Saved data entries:
□ □ □ □ □

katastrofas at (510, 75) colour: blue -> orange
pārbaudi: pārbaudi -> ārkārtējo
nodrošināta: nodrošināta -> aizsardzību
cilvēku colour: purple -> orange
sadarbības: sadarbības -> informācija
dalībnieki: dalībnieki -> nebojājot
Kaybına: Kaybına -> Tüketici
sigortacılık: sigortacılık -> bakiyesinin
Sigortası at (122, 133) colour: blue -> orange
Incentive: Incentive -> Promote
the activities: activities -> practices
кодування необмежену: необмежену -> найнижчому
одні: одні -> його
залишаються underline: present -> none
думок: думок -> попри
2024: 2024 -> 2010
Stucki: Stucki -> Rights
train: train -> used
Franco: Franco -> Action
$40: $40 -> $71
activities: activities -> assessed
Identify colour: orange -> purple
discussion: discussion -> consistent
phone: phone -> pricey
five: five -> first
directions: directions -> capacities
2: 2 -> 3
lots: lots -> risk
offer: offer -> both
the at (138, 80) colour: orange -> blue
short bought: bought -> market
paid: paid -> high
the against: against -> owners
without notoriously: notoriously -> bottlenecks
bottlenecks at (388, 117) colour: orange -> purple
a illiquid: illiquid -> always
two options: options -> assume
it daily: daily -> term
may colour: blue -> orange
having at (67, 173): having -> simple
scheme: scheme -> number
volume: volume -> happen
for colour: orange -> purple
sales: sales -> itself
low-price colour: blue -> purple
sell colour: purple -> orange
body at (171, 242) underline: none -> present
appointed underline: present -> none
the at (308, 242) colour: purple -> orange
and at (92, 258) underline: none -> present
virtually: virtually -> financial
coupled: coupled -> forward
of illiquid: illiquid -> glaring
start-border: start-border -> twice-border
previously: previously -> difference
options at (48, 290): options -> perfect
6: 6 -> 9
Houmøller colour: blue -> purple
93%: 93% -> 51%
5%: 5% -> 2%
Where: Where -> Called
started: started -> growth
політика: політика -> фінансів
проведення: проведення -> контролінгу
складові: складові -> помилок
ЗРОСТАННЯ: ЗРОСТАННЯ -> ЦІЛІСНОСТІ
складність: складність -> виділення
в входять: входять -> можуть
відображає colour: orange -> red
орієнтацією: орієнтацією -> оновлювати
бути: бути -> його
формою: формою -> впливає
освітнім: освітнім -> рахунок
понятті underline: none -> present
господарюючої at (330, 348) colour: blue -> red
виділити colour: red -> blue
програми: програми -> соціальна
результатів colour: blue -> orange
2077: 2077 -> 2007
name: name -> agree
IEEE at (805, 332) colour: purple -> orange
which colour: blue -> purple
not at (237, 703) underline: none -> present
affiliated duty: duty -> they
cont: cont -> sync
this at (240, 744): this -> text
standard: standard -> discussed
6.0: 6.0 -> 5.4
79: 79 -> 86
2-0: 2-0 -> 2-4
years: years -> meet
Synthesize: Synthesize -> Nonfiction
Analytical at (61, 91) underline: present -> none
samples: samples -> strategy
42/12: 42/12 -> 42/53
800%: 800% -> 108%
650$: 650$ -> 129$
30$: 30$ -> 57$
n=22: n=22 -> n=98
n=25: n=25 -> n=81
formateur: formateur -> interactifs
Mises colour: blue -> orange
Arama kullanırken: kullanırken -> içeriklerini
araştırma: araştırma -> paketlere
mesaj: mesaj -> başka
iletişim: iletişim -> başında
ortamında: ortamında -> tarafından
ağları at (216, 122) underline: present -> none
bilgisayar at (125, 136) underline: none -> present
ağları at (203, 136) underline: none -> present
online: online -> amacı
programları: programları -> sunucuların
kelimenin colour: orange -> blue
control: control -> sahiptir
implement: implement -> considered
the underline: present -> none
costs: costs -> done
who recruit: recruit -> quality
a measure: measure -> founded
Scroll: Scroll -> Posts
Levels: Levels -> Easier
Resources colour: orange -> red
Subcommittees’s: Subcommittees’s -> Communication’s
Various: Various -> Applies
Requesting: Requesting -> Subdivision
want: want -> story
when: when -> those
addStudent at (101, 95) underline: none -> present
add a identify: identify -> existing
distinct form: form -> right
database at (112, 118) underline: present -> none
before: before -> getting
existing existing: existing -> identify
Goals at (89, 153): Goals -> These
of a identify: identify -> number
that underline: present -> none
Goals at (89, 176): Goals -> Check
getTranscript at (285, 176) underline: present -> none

□ □ □ □ □

• _AIM_: Rewrite every one of the entries above, swapping "colour" for "color" and leaving everything else the same.

• _FINAL ANSWER_:
katastrofas at (510, 75) color: blue -> orange
pārbaudi: pārbaudi -> ārkārtējo
nodrošināta: nodrošināta -> aizsardzību
cilvēku color: purple -> orange
sadarbības: sadarbības -> informācija
dalībnieki: dalībnieki -> nebojājot
Kaybına: Kaybına -> Tüketici
sigortacılık: sigortacılık -> bakiyesinin
Sigortası at (122, 133) color: blue -> orange
Incentive: Incentive -> Promote
the activities: activities -> practices
кодування необмежену: необмежену -> найнижчому
одні: одні -> його
залишаються underline: present -> none
думок: думок -> попри
2024: 2024 -> 2010
Stucki: Stucki -> Rights
train: train -> used
Franco: Franco -> Action
$40: $40 -> $71
activities: activities -> assessed
Identify color: orange -> purple
discussion: discussion -> consistent
phone: phone -> pricey
five: five -> first
directions: directions -> capacities
2: 2 -> 3
lots: lots -> risk
offer: offer -> both
the at (138, 80) color: orange -> blue
short bought: bought -> market
paid: paid -> high
the against: against -> owners
without notoriously: notoriously -> bottlenecks
bottlenecks at (388, 117) color: orange -> purple
a illiquid: illiquid -> always
two options: options -> assume
it daily: daily -> term
may color: blue -> orange
having at (67, 173): having -> simple
scheme: scheme -> number
volume: volume -> happen
for color: orange -> purple
sales: sales -> itself
low-price color: blue -> purple
sell color: purple -> orange
body at (171, 242) underline: none -> present
appointed underline: present -> none
the at (308, 242) color: purple -> orange
and at (92, 258) underline: none -> present
virtually: virtually -> financial
coupled: coupled -> forward
of illiquid: illiquid -> glaring
start-border: start-border -> twice-border
previously: previously -> difference
options at (48, 290): options -> perfect
6: 6 -> 9
Houmøller color: blue -> purple
93%: 93% -> 51%
5%: 5% -> 2%
Where: Where -> Called
started: started -> growth
політика: політика -> фінансів
проведення: проведення -> контролінгу
складові: складові -> помилок
ЗРОСТАННЯ: ЗРОСТАННЯ -> ЦІЛІСНОСТІ
складність: складність -> виділення
в входять: входять -> можуть
відображає color: orange -> red
орієнтацією: орієнтацією -> оновлювати
бути: бути -> його
формою: формою -> впливає
освітнім: освітнім -> рахунок
понятті underline: none -> present
господарюючої at (330, 348) color: blue -> red
виділити color: red -> blue
програми: програми -> соціальна
результатів color: blue -> orange
2077: 2077 -> 2007
name: name -> agree
IEEE at (805, 332) color: purple -> orange
which color: blue -> purple
not at (237, 703) underline: none -> present
affiliated duty: duty -> they
cont: cont -> sync
this at (240, 744): this -> text
standard: standard -> discussed
6.0: 6.0 -> 5.4
79: 79 -> 86
2-0: 2-0 -> 2-4
years: years -> meet
Synthesize: Synthesize -> Nonfiction
Analytical at (61, 91) underline: present -> none
samples: samples -> strategy
42/12: 42/12 -> 42/53
800%: 800% -> 108%
650$: 650$ -> 129$
30$: 30$ -> 57$
n=22: n=22 -> n=98
n=25: n=25 -> n=81
formateur: formateur -> interactifs
Mises color: blue -> orange
Arama kullanırken: kullanırken -> içeriklerini
araştırma: araştırma -> paketlere
mesaj: mesaj -> başka
iletişim: iletişim -> başında
ortamında: ortamında -> tarafından
ağları at (216, 122) underline: present -> none
bilgisayar at (125, 136) underline: none -> present
ağları at (203, 136) underline: none -> present
online: online -> amacı
programları: programları -> sunucuların
kelimenin color: orange -> blue
control: control -> sahiptir
implement: implement -> considered
the underline: present -> none
costs: costs -> done
who recruit: recruit -> quality
a measure: measure -> founded
Scroll: Scroll -> Posts
Levels: Levels -> Easier
Resources color: orange -> red
Subcommittees’s: Subcommittees’s -> Communication’s
Various: Various -> Applies
Requesting: Requesting -> Subdivision
want: want -> story
when: when -> those
addStudent at (101, 95) underline: none -> present
add a identify: identify -> existing
distinct form: form -> right
database at (112, 118) underline: present -> none
before: before -> getting
existing existing: existing -> identify
Goals at (89, 153): Goals -> These
of a identify: identify -> number
that underline: present -> none
Goals at (89, 176): Goals -> Check
getTranscript at (285, 176) underline: present -> none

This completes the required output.